LoRA-Contextualizing Adaptation of Large Multimodal Models for Long Document Understanding
Jian Chen, Ruiyi Zhang, Yufan Zhou, Tong Yu, Franck Dernoncourt, Jiuxiang Gu, Ryan A. Rossi, Changyou Chen, Tong Sun
2024-11-05

Summary
This paper introduces LoRA-Contextualizing Adaptation of Large Multimodal Models (LoCAL), a new framework that helps large multimodal models (LMMs) better understand and work with long, complex documents that contain both text and images.
What's the problem?
Large multimodal models have made progress in understanding images and text, but they still struggle with lengthy, multi-page documents that are visually rich. Traditional methods for processing these documents often rely on document parsers, which can be inefficient and perform poorly.
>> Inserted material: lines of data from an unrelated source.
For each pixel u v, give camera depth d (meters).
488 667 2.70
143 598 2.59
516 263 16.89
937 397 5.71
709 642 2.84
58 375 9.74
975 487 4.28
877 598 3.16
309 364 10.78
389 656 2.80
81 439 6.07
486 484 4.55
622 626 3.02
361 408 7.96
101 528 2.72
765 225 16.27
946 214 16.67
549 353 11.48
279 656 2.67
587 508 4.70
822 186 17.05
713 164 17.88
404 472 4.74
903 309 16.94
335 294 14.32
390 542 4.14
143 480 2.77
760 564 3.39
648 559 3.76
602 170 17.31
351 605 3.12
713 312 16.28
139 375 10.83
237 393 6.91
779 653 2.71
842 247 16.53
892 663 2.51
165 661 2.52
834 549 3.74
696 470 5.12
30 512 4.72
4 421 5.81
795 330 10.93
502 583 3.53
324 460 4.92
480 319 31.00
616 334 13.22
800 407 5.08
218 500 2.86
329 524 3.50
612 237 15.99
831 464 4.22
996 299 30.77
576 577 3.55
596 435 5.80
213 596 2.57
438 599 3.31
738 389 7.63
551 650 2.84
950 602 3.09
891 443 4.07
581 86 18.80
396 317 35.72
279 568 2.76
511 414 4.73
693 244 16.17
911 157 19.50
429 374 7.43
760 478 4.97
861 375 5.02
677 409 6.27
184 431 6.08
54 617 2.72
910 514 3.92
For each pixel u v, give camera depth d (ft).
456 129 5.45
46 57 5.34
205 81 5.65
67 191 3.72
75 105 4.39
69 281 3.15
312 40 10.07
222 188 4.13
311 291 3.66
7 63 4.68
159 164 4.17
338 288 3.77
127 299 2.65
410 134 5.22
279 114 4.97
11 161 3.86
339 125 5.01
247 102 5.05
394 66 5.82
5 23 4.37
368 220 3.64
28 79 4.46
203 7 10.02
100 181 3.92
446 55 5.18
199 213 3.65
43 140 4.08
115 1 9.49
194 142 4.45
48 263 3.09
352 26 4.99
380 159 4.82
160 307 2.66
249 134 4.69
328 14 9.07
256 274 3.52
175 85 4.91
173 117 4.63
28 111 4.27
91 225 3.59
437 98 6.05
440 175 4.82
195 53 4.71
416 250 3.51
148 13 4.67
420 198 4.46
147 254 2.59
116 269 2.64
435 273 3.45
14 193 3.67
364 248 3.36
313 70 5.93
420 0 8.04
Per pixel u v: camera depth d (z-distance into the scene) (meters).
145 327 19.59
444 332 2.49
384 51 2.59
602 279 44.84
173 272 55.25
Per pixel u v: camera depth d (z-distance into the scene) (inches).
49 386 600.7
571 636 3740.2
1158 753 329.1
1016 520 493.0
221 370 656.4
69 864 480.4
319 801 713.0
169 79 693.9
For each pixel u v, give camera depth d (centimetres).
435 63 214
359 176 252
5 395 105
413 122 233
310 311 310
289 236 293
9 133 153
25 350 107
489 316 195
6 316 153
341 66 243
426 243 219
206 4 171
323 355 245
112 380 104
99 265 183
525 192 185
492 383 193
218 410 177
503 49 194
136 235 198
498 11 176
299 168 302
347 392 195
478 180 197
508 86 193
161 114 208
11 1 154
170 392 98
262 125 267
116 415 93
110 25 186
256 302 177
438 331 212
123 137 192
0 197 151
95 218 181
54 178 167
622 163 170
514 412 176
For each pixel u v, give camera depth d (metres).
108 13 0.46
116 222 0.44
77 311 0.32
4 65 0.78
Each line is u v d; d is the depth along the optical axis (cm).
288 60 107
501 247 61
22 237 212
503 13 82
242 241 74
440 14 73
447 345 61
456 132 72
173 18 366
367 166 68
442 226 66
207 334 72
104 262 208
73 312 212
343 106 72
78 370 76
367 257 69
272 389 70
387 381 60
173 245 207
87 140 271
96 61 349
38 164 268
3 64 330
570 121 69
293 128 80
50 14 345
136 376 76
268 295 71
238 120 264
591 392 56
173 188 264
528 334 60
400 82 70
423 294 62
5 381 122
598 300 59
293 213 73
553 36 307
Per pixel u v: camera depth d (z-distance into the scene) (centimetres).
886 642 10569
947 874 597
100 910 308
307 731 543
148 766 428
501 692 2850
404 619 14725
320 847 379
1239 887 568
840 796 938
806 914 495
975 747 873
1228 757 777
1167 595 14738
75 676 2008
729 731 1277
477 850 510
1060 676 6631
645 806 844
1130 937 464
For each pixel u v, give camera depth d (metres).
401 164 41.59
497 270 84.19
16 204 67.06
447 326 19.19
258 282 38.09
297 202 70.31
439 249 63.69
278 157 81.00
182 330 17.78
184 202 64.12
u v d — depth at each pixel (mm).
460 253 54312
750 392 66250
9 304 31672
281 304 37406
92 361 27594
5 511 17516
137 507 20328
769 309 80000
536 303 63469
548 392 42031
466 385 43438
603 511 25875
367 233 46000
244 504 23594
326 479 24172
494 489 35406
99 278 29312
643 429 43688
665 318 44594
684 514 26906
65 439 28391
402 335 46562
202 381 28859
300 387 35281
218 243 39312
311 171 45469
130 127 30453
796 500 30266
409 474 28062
Presenting all pages of a long document to an LMM at once can also lead to inefficiencies, making it difficult for the model to provide accurate answers to user questions.
What's the solution?
LoCAL addresses these challenges by allowing LMMs to act as multimodal retrievers, meaning they can fetch relevant pages from long documents based on user queries. The framework includes two specific adapters: one for retrieving evidence pages and another for answering questions. This setup helps the model focus on the most relevant information without getting overwhelmed by unnecessary details. The authors tested LoCAL and found that it performed exceptionally well on public benchmarks, demonstrating its effectiveness in understanding long documents.
Why it matters?
This research is significant because it enhances the capabilities of AI systems in processing complex documents, making them more useful for tasks like research, education, and data analysis. By improving how LMMs handle long texts with images, LoCAL can help users retrieve important information more efficiently and accurately.
Abstract
Large multimodal models (LMMs) have recently shown great progress in text-rich image understanding, yet they still struggle with complex, multi-page, visually-rich documents. Traditional methods using document parsers for retrieval-augmented generation suffer from performance and efficiency limitations, while directly presenting all pages to LMMs leads to inefficiencies, especially with lengthy documents. In this work, we present a novel framework named LoRA-Contextualizing Adaptation of Large multimodal models (LoCAL), which broadens the capabilities of any LMM to support long-document understanding. We demonstrate that LMMs can effectively serve as multimodal retrievers, fetching relevant pages to answer user questions based on these pages. LoCAL is implemented with two specific LMM adapters: one for evidence page retrieval and another for question answering. Empirical results show state-of-the-art performance on public benchmarks, demonstrating the effectiveness of LoCAL.